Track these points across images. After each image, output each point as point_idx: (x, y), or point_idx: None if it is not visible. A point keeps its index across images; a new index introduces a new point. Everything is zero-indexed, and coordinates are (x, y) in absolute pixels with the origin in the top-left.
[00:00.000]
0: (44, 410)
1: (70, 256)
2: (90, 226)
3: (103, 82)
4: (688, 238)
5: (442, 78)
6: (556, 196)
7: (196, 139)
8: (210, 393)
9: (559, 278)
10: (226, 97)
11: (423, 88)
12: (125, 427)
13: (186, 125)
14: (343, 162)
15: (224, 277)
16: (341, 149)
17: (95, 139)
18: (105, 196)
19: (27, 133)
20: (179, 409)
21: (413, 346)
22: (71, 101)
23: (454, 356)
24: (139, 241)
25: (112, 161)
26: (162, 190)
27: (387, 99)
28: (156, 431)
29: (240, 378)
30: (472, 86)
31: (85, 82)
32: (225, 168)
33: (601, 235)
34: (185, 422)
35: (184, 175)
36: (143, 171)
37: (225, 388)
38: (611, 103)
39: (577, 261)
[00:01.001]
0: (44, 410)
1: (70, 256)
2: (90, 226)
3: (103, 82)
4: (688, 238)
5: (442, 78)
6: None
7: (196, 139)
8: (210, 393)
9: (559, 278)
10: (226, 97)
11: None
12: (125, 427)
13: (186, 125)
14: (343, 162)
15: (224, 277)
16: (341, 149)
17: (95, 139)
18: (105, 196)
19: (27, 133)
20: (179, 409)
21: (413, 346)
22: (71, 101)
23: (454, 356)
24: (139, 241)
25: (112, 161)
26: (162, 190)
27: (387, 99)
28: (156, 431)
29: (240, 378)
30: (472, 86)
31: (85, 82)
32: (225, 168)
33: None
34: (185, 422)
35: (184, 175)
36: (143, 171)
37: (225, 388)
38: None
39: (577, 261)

===============

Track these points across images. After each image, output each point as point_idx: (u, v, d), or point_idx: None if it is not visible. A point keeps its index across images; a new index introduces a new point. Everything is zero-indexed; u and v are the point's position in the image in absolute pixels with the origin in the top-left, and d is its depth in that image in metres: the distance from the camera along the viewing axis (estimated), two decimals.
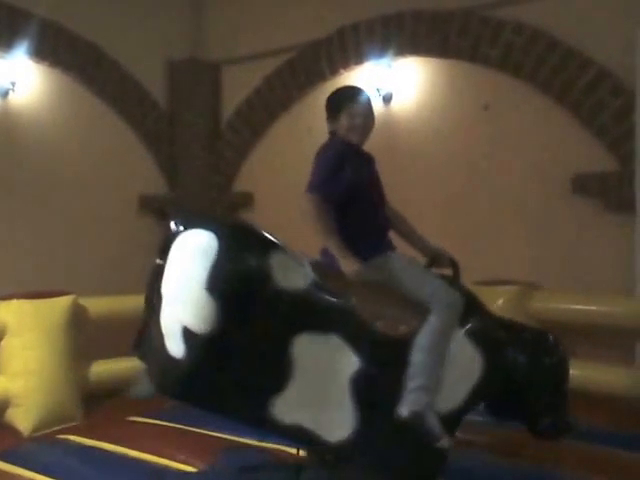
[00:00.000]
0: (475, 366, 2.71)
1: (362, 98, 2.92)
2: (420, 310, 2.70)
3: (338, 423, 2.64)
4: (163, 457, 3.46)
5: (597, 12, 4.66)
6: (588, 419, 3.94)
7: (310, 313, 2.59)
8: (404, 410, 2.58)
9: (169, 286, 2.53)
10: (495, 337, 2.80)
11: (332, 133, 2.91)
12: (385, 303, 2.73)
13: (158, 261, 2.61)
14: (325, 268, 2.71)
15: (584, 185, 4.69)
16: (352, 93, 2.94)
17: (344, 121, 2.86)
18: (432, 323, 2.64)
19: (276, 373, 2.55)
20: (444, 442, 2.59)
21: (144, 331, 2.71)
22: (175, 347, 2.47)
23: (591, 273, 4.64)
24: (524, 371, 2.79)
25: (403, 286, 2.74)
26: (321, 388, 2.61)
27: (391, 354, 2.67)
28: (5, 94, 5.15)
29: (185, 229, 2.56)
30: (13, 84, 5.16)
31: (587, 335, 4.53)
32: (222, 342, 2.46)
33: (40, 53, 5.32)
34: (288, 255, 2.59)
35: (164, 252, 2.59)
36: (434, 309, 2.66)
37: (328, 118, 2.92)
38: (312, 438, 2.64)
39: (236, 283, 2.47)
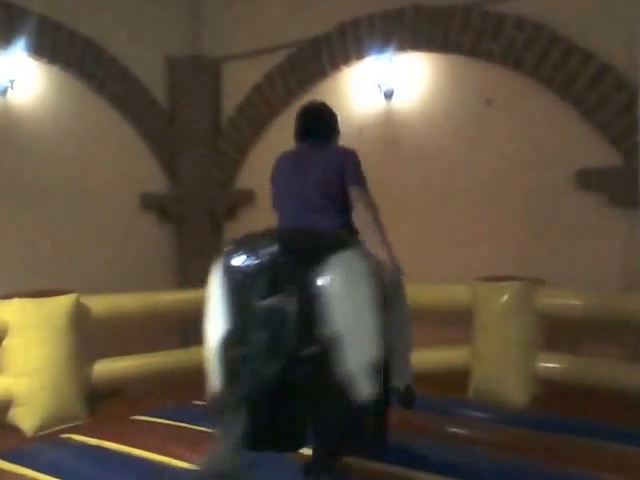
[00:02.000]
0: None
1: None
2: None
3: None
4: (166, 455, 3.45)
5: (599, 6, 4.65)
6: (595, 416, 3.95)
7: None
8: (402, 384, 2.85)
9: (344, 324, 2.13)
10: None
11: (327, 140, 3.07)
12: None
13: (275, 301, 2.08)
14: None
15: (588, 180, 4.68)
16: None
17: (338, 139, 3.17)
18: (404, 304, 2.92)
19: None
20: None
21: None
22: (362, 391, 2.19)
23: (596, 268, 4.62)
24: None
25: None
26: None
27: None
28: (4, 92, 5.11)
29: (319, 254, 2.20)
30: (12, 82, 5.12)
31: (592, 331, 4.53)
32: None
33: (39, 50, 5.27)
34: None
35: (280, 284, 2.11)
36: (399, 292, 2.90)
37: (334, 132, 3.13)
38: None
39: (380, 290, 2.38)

===============

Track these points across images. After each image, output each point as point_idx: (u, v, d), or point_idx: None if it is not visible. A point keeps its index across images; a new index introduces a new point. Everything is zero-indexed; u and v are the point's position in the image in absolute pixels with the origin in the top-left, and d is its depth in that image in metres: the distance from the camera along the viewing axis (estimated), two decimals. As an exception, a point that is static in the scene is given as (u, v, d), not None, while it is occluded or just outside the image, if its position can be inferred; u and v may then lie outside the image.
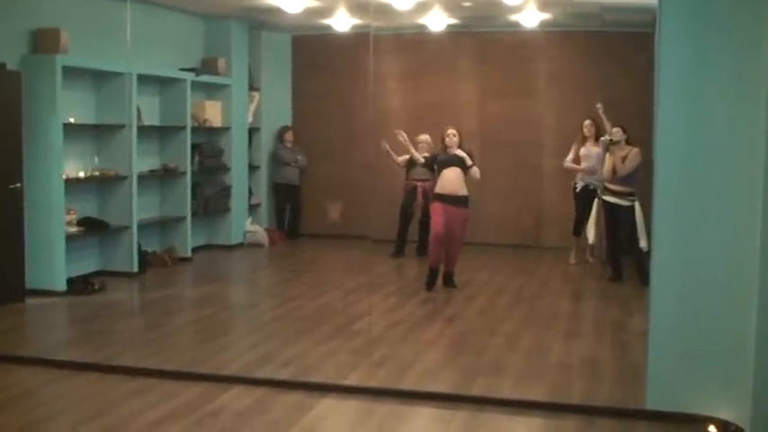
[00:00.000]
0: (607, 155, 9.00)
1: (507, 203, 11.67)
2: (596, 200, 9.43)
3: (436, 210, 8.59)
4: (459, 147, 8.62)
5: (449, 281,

===============

## Task to carry out
Could you set down, exactly as written, the lines above between the one holding "6: (588, 419, 3.94)" and the one holding "35: (164, 252, 2.59)", inclusive, and nothing more?

## Answer below
6: (588, 419, 3.94)
7: (310, 313, 2.59)
8: (404, 410, 2.58)
9: (169, 286, 2.53)
10: (495, 337, 2.80)
11: (332, 133, 2.91)
12: (385, 303, 2.73)
13: (158, 261, 2.61)
14: (325, 268, 2.71)
15: (584, 185, 4.69)
16: (352, 93, 2.94)
17: (344, 121, 2.86)
18: (432, 323, 2.64)
19: (276, 373, 2.55)
20: (444, 442, 2.59)
21: (144, 331, 2.71)
22: (175, 347, 2.47)
23: (591, 273, 4.64)
24: (524, 371, 2.79)
25: (403, 286, 2.74)
26: (321, 388, 2.61)
27: (391, 354, 2.67)
28: (5, 94, 5.15)
29: (185, 229, 2.56)
30: (13, 84, 5.16)
31: (587, 335, 4.53)
32: (222, 342, 2.46)
33: (40, 53, 5.32)
34: (288, 255, 2.59)
35: (164, 252, 2.59)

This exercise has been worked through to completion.